Make no mistake; God hates wickedness. He is grieved over it. But He is a God of great enough emotional depth to handle delighting in us while disapproving of what we have done. He can discipline us and help us to grow in righteousness, and do it all with a smile on His face. He doesn’t have to struggle to find it in His heart to forgive us. He has no hesitancy about inviting is right back into fellowship with Him. He is fully prepared to deal with our thick heads and goofy tendencies. As long as our hearts are sincere (or as it feels like sometimes, sincerely wanting to be sincere), He can work with that. And He’s actually glad to do it. Go figure that one.

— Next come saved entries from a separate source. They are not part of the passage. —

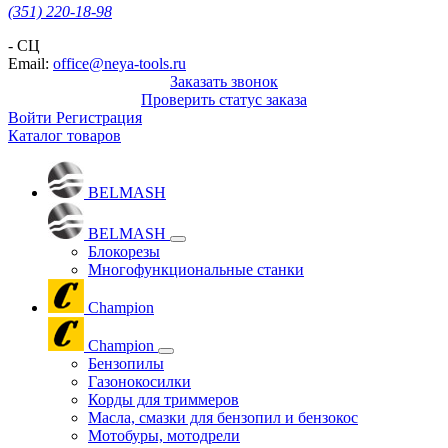
(351) 220-18-98
- СЦ
Email:
office@neya-tools.ru
Заказать звонок
Проверить статус заказа
Войти
Регистрация
Каталог товаров
BELMASH
BELMASH
Блокорезы
Многофункциональные станки
Champion
Champion
Бензопилы
Газонокосилки
Корды для триммеров
Масла, смазки для бензопил и бензокос
Мотобуры, мотодрели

This is liberating. The next time you have “one of those days”, go straight to that conversation with the Lord, having full confidence that He still takes just as much pleasure in you today as He did yesterday/a week ago/whenever when you were doing great. Come with repentance, of course — but you don’t have to try and convince God about how sorry you really are or how rare this is for you or how much pressure you were under that day. He already knows. Go to Him, repent, and just be still and let Him enjoy you. No excuses, no protests, no bargaining.
He’s a really good Father, better than any earthly one we’ve ever seen. He’s not going to go too soft on you so that you never learn to change, and He’s certainly not going to go postal on you, either. Meeting this gentle, kind God who likes you in your weakness is what is actually going to spur you on to greater obedience in the future. Relax and enjoy Him as He enjoys you.